Open smswz opened 3 years ago
Verification of methods can quickly overcome the length computation within the methods
Ironically I'm having a bit of trouble visually parsing this clause :) Length computation?
That's what I get for not proofreading well 😞 That sentence was supposed to mean that the verification clauses and other formal validation clauses can overwhelm the length of the imperative, to-be-transpiled code.
Got it, thanks for clarifying.
From an implementation perspective, this wouldn't be hard. We wouldn't be changing the fact that modules are verified together as a whole. include
statements are already mostly equivalent to just concatenating file contents together, and we would likely just be concatenating together the parsed contents of each module fragment before proceeding with the rest of the pipeline.

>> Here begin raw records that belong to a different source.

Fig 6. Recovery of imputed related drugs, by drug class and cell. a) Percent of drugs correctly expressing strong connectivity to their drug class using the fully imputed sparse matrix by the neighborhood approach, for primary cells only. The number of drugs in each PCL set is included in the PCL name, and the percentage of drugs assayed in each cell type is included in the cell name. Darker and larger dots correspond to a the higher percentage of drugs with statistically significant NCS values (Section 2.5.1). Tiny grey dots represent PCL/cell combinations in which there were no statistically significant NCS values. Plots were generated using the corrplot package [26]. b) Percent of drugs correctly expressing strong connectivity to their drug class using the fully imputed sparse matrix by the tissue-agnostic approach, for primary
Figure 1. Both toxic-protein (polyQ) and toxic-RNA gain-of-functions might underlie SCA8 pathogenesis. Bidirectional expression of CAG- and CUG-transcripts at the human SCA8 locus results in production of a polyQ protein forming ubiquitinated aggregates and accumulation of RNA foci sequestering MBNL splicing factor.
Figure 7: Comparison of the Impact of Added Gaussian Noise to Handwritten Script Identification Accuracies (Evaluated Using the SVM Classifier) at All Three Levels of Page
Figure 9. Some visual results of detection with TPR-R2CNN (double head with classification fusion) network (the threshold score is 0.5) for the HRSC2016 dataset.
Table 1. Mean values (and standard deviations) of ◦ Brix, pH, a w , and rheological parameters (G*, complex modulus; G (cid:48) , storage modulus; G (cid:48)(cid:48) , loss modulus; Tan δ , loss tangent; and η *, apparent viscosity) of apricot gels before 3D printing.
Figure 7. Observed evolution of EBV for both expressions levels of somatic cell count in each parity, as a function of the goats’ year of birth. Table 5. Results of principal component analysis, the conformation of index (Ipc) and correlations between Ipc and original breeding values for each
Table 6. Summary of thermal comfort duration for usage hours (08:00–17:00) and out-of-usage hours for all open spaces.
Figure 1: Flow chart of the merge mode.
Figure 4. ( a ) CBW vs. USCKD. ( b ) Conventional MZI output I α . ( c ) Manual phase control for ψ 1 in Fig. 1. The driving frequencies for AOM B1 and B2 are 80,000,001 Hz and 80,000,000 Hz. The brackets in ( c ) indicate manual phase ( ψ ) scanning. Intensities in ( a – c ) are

My bigger concern would be whether this would tie our hands for future improvements. We already want to move away from using include
statements and would rather have something like a "Dafny classpath" (see also this RFC around some initial support for packaging libraries: https://github.com/dafny-lang/rfcs/pull/5). There are pretty fundamental decisions to make there about how to resolve a symbol to a source file or files: Java and C# have completely opposing strategies, for example. I would want to have at least a firm plan there first before supporting this feature through include
statements.
If moving to a classpath and file directory <=> package, then this would probably be able to rolled into those changes then? If using a classpath approach, would it be necessary to declare a module with braces or would it be declared with a statement and the beginning of the file? For example:
module org.dafny.std;
Because likely with a classpath approach, I don't think it'd be possible for multiple modules to be in a directory (and also a file).
Is it possible to have a module defined across multiple files? It would be nice to be able to split a module into multiple files to prevent having unwieldy files. Verification of methods can quickly overcome the length computation within the methods, leading to very long files that are difficult to visually parse and make it more likely to have merge conflicts.